The lede of an AP report posted on Yahoo last week read “Americans are living longer than ever, but not as long as people in 41 other countries.” Dr. Christopher Murray, head of the Institute for Health Metrics and Evaluation at the University of Washington, followed with the quote: “Something’s wrong here when one of the richest countries in the world, the one that spends the most on health care, is not able to keep up with other countries.”
Three-quarters of the way through the article we learn that one of the main reasons life expectancy in the U.S. (77.9 years) lags a few years behind countries such as Japan and France is that the life expectancy of African Americans is five years shorter on average than the life expectancy of white Americans. The average life expectancy of an African American male is even shorter, only 69.8 years. The article ends—one guess—by quoting various public health officials calling for universal health coverage and the elimination of racial disparities.
The story could be an object lesson on why the media is liberal—i.e. subjective. Just when the analysis, with the next logical question (why is there racial disparity in health and lifespan?), gets interesting and possibly revealing, it ends.
For virtually the entire span of human history it can be shown that shortened lifespan is connected to lower economic conditions is connected to violence and other hazardous lifestyles is connected to poor education. Test data over the last 30 years shows that upon graduation the average African American student is roughly four years behind the average white and Asian student in the core subjects. The trend was highlighted by the scores on the Michigan Merit Examination recently given to Detroit-area students published in the Detroit News.
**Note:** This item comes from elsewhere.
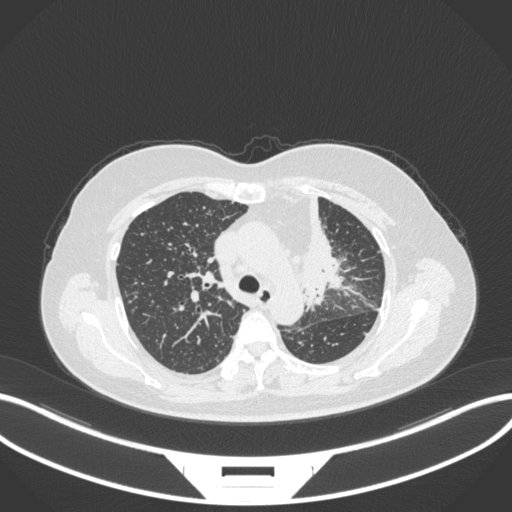
Chest CT, one axial slice; 120 kVp; lung window (W 1500 / L -600 HU); 1 mm slice thickness; 512 × 512 image matrix, field of view 400 × 400 mm. Female patient, age 49 years. Case-level facts recorded for this patient, not image findings: clinical TNM (as recorded): T1c N0 M1.
Structures marked on this image (bounding box drawn by a radiologist):
- lung tumour (recorded histology: adenocarcinoma): bounding box [x1, y1, x2, y2] px = [285, 189, 346, 314]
In largely white Livingston county test scores in the areas of math, reading, science and writing were respectively 57%, 70%, 67% and 50%. In mostly black Wayne county those same scores were 37%, 59%, 43% and 32%.
Neither increased spending on education nor 30-years of affirmative action has done much to reverse these truly alarming educational deficiencies. Unfortunately, not until the African-American community leadership accepts responsibility to address this as a cultural crisis rather than a strictly social problem is much of anything likely to change. The situation is not helped by a media that frames the issue solely in terms of injustice and discrimination.